(Saved entries)
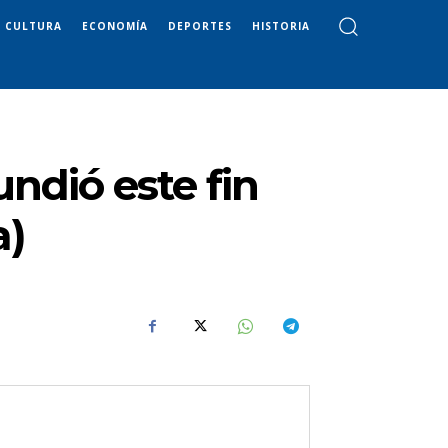
CULTURA
ECONOMÍA
DEPORTES
HISTORIA
ndió este fin
a)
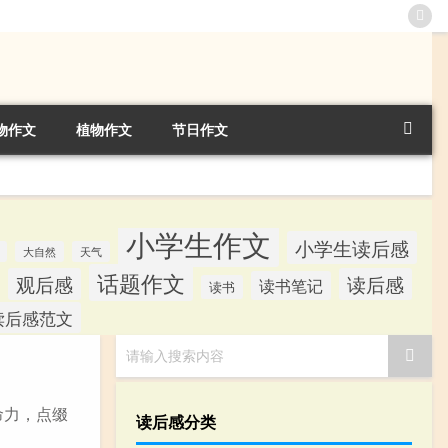
物作文
植物作文
节日作文
小学生作文
小学生读后感
大自然
天气
话题作文
观后感
读后感
读书笔记
读书
读后感范文
请输入搜索内容
命力，点缀
读后感分类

### Task instructions
Copy the text of every record above word for word, leaving the pictures out of your answer.

### Exercise result
CULTURA
ECONOMÍA
DEPORTES
HISTORIA
ndió este fin
a)
物作文
植物作文
节日作文
小学生作文
小学生读后感
大自然
天气
话题作文
观后感
读后感
读书笔记
读书
读后感范文
请输入搜索内容
命力，点缀
读后感分类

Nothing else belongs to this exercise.